These are in no particular order, but are split into "good first issues" (might require some design work but should be doable), and everything else. The wilder ideas are not necessarily feasible, and should be discussed and thought about before we decide if they're worth pursuing. Feel free to suggest more.

Good First Issues

  1. Global primitives (e.g. you could write global int x. Currently you have to create a 1-element array to achieve this).
  2. A separate location type for switch IDs. Currently these are represented as ints. We'd probably want some way to cast between them.
  3. Partial evaluation and variable subsitution pass -- get rid of intermediate variables and static computations where possible.
  4. Assignment to individual vector elements (e.g. vec[3] = 7).

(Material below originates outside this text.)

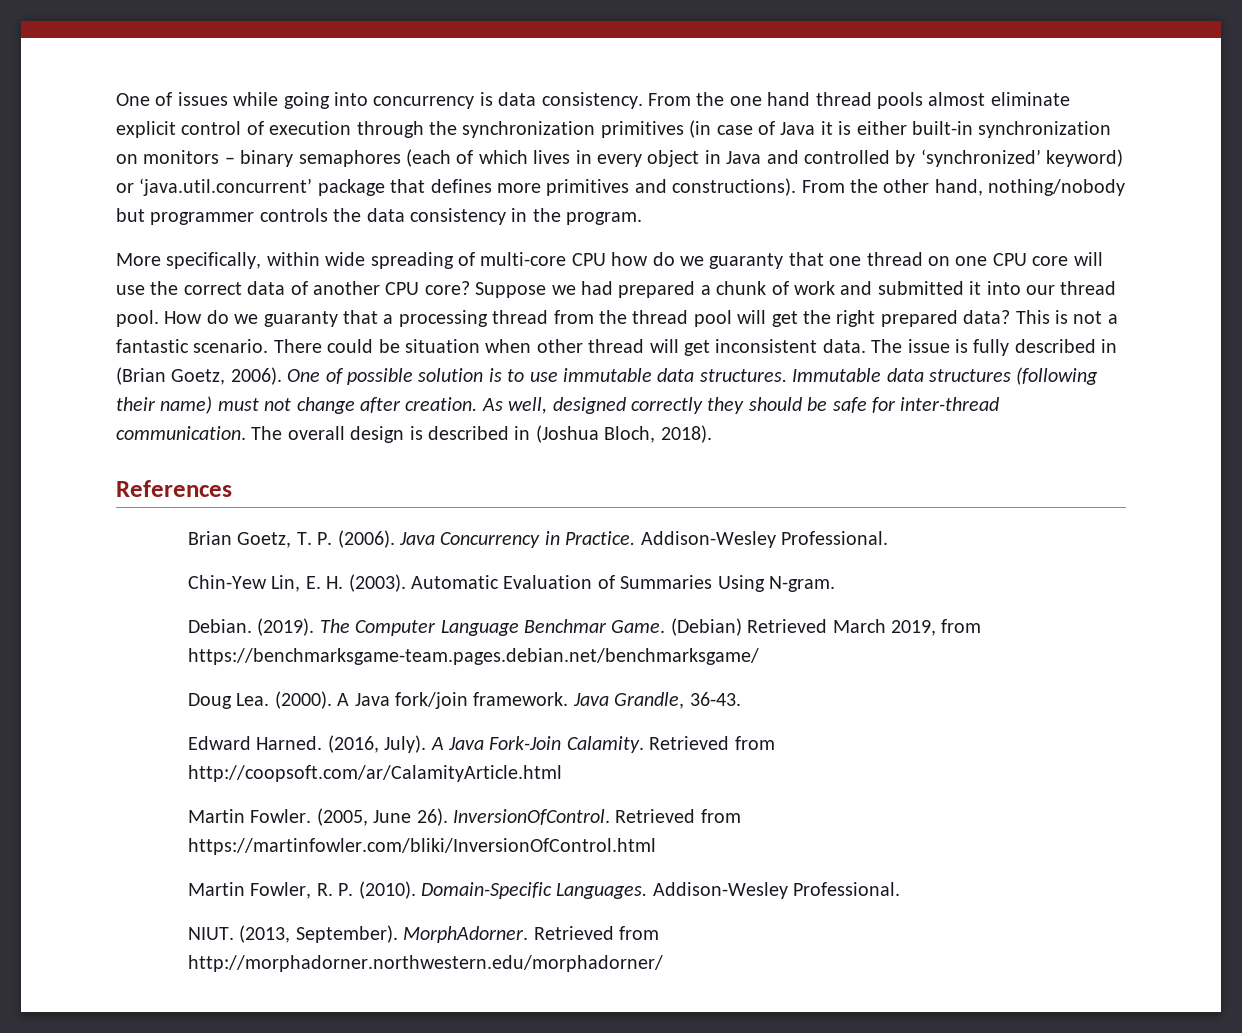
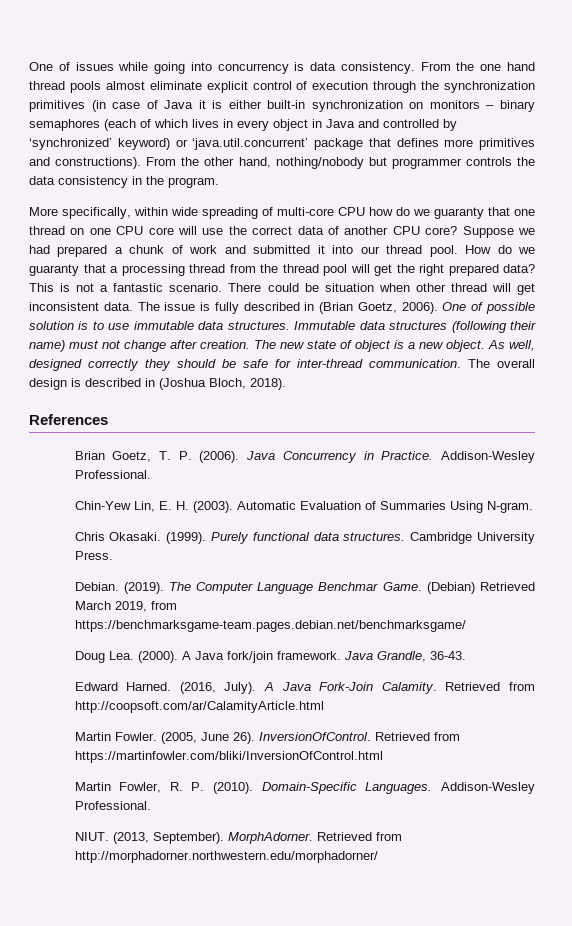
(478, 404) none -> [254,340,485,352] The new state of object is a new object.
(836, 584) none -> [74,532,535,544] [74,551,113,560] // Chris Okasaki. (1999). Purely functional data structures. Cambridge University Press.

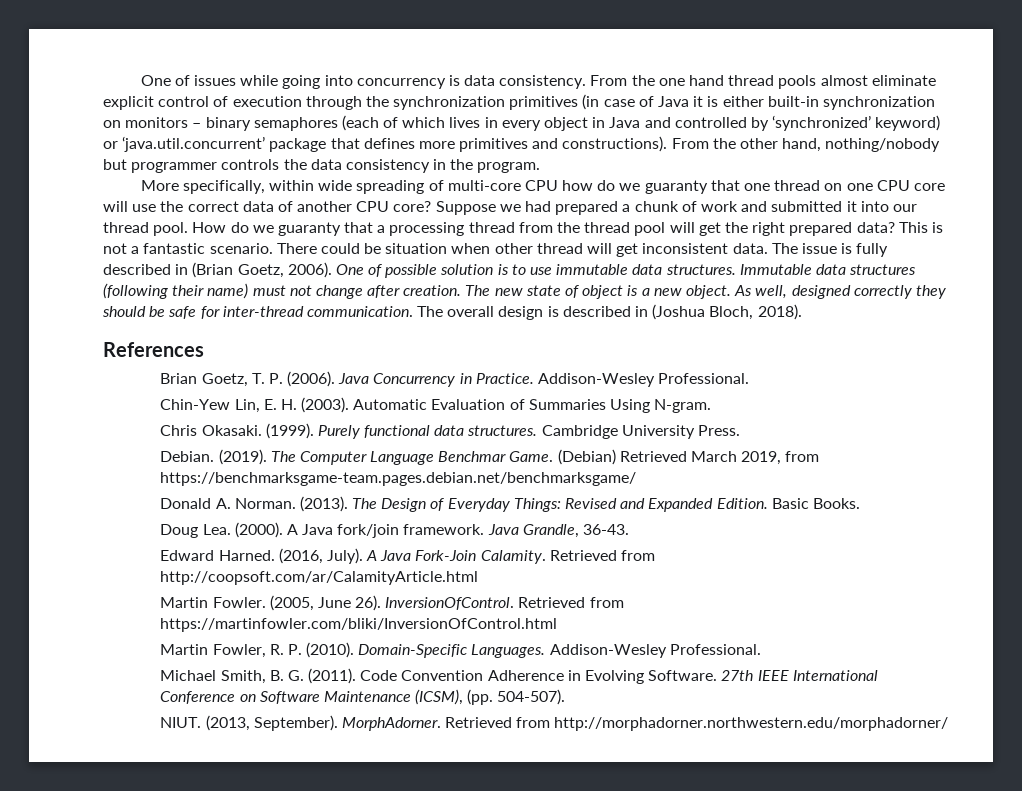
(466, 626) none -> [160,496,860,512] // Donald A. Norman. (2013). The Design of Everyday Things: Revised and Expanded Edition. Basic Books.
(151, 805) none -> [160,668,878,684] [160,689,566,705] // Michael Smith, B. G. (2011). Code Convention Adherence in Evolving Software. 27th IEEE International Conference on Software Maintenance (ICSM), (pp. 504-507).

Likely related to the next point.
  5. Allow use of the underscore identifier _ to indicate a variable/argument that won't be used.
  6. Add a packet keyword to indicate events which should carry the underlying packet's payload with them. Should be easy to add to the frontend, possibly more work to add to the backend.
  7. Restrict events to allow only first-order (no event-type arguments) and second-order (only first-order event-type arguments) events, rather than allowing arbitrary higher-order events as we do now.
  8. Allow the return keyword to be used in a handler to terminate computation so the user doesn't have to write big if/else branches.
  9. Make the interpreter interactive (let people pause it, insert their own packets in the middle of execution, and maybe inspect the network while it's paused)

Wilder ideas

  1. Add a mod operator (or something like it) to implement wrapping around.
  2. Allow users to define "size lists", which can be used to construct vectors where the elements have different sizes. Syntax might be something like sizelist foo = [4; 6; 8]; type vec = vector<foo>; vec x = [1<4>; 10<6>; 17<8>];.
  3. Better type errors when unification fails
  4. Better ordering errors that explain which line(s) and global variable(s) are relevant.
  5. Better analysis of when it's okay for entry events to generate non-exit events. Might require user annotations.
  6. Built-in security, e.g. events that can't be spoofed.
  7. Integration with the control plane. It's there, might as well use it.
  8. Integration with P4All. Related to the next point.
  9. Automatically finding "good" values for certain abstract parameters, e.g. the size of the array. Could use our simulator, which is much faster than the Tofino's (albeit at a much higher level of abstraction).
  10. Functors -- could be used for e.g. chain replication, or adding fault tolerance to certain events.